MaXXXine’s one gnarly kill and its one instance of cartoonish violence aren’t nearly enough to justify its meandering 104 minute runtime. Mia Goth shines as usual, and Ti West’s third slasher entry feels more visually polished than its predecessors, but it’s also more dramatically sterile, thanks to a story that quickly falls apart and mounting references that add up to very little (if anything at all).

IndieWire‘s Alison Foreman had a bit more fun with it:

“MaXXXine” is Goth’s most well-rounded performance yet, blending elements of her mesmeric “X” characters with the modern villainy she brought to Brandon Cronenberg’s “Infinity Pool” for a singular genre role. Giving the chameleonic actress more scene partners and set pieces to encounter than ever before in the City of Angels, West uses the final leg of Maxine’s story to imagine how a final girl’s trauma might fracture into a (wildly entertaining) vitriolic spray of revenge. The result is an outrageous display of toxicity with a bubbly appeal that could very well inspire a Charli XCX song all its own.

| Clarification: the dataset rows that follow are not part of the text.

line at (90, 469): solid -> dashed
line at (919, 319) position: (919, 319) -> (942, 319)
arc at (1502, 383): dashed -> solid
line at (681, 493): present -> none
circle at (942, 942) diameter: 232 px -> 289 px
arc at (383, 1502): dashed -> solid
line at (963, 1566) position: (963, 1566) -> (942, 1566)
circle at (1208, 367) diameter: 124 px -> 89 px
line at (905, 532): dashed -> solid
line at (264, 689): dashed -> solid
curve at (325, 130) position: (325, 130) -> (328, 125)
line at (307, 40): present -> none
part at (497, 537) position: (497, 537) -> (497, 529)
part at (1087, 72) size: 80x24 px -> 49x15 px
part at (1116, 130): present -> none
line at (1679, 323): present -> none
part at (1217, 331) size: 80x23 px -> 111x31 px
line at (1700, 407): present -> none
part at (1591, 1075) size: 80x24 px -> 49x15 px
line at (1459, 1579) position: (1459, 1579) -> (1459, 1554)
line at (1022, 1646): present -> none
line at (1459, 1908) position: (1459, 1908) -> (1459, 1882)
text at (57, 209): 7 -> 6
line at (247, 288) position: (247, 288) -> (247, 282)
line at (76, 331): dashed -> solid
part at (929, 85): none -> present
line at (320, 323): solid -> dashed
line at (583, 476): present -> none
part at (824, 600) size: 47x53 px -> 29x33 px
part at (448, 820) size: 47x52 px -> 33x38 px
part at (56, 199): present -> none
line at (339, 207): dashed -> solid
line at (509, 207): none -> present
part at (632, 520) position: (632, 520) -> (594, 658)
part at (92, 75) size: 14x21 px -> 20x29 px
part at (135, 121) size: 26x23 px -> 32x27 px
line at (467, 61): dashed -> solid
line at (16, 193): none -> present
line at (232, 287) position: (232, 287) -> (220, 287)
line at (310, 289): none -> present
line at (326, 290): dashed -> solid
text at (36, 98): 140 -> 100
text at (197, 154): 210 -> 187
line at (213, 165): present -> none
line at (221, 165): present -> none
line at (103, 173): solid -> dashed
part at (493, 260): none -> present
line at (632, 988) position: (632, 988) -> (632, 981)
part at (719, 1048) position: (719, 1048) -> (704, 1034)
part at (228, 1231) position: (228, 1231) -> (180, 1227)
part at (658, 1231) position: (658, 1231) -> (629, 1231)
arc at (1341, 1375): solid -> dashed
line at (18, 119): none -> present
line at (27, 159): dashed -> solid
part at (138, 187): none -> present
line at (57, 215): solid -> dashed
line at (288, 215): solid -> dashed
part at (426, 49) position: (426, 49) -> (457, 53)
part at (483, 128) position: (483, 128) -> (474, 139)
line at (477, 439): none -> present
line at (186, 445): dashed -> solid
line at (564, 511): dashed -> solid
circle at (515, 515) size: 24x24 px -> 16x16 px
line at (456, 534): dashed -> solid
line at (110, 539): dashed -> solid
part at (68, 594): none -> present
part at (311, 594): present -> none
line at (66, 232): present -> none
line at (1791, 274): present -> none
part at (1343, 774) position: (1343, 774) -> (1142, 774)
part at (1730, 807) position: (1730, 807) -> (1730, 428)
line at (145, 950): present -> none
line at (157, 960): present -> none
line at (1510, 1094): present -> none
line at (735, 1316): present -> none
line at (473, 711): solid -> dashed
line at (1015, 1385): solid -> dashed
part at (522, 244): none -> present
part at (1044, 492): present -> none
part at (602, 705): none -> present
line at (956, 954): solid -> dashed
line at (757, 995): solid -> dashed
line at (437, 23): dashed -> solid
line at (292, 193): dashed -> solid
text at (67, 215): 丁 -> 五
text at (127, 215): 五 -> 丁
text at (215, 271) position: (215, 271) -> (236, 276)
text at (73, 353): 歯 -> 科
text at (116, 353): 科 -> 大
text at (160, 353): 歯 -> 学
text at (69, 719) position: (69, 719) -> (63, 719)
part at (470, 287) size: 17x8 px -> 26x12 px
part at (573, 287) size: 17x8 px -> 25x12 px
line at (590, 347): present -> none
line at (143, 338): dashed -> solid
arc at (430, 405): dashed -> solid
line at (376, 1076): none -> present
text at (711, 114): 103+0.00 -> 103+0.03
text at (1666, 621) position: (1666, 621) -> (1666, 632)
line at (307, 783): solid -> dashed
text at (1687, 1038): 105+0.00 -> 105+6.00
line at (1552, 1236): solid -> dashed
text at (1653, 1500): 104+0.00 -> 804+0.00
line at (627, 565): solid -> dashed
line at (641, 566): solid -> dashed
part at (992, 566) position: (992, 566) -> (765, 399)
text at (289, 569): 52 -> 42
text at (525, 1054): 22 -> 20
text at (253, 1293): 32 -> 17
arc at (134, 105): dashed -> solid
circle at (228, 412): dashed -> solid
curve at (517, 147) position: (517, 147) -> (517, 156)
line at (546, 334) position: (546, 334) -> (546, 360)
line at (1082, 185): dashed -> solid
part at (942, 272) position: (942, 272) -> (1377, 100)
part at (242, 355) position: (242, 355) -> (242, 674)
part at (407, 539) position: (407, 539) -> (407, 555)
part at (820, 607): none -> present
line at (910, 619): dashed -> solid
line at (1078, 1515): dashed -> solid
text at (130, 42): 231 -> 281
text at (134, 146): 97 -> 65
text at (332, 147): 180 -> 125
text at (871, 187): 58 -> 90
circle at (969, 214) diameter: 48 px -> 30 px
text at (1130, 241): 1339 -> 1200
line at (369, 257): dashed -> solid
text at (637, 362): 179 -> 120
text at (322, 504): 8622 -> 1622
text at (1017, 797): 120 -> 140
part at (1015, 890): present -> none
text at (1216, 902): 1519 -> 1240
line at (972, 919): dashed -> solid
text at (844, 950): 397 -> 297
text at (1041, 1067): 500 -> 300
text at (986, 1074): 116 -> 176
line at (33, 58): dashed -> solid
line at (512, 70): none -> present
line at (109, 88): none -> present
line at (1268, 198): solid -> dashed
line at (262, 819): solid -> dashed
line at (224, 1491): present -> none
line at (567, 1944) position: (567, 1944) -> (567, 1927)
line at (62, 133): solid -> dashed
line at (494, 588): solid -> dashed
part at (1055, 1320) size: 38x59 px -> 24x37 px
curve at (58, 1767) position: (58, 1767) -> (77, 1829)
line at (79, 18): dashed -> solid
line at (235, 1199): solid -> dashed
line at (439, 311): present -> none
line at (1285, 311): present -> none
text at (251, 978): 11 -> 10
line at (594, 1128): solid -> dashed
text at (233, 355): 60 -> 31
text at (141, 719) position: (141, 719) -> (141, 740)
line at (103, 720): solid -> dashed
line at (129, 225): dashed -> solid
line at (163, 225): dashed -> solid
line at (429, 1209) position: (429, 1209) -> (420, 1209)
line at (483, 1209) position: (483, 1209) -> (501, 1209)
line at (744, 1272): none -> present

And Alison Willmore of Vulture believes that Goth carries the film, which would just be mediocre without her:

[Goth’s] performance is more coherent on an emotional level than MaXXXine is overall, though the film has a smeary, seedy energy, like you’d need to give your hands a serious scrub after touching any of its surfaces.

Emma Kiley of Collider:

MaXXXine feels like the movie that Ti West has been champing at the bit to make. It’s the type of film that directors and writers want to make and cinephiles want to watch. Sure, the story isn’t groundbreaking, but it makes up for it in its tribute to why we love cinema, specifically horror, so much. Even though it wasn’t needed, MaXXXine secures Ti West’s trilogy as one of the best in horror history.

MaXXXine opens in theaters on July 5.